▶ _PROVIDED MATERIAL_
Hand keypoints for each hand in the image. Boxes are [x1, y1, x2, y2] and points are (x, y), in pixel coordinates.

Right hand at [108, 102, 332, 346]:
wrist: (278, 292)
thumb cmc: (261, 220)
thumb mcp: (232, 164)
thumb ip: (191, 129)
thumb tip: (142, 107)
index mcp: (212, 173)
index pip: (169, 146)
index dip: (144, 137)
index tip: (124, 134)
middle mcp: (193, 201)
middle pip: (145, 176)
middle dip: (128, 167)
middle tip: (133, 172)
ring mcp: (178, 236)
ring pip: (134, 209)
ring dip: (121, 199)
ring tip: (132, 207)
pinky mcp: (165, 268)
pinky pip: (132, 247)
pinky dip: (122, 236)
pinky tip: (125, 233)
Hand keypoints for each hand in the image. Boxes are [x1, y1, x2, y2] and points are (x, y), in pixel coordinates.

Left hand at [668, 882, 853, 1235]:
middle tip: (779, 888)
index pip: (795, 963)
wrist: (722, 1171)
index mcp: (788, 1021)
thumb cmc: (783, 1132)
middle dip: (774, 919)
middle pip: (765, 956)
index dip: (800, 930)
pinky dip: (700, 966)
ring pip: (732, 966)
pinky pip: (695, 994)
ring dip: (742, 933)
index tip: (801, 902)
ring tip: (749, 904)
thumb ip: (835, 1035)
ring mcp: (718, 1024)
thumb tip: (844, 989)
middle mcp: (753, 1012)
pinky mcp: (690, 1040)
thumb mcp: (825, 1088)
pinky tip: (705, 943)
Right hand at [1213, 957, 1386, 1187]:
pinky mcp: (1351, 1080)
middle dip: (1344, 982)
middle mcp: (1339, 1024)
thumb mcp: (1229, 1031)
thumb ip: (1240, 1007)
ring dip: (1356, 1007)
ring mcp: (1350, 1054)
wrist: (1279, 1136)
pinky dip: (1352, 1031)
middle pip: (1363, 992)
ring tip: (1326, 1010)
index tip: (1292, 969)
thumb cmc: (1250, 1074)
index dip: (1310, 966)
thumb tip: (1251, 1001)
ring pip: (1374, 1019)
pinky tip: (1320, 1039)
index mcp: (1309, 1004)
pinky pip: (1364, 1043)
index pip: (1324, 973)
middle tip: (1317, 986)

▶ _REQUIRED WORK_
A reply should hold exactly the lines from the one containing "index tip: (1292, 969)" through the end of the data above, nothing more.

▶ _TASK OUTPUT_
index tip: (1292, 969)
thumb cmc: (1250, 1074)
index dip: (1310, 966)
thumb tip: (1251, 1001)
ring pip: (1374, 1019)
pinky tip: (1320, 1039)
index mcp: (1309, 1004)
pinky pip: (1364, 1043)
index pip: (1324, 973)
middle tip: (1317, 986)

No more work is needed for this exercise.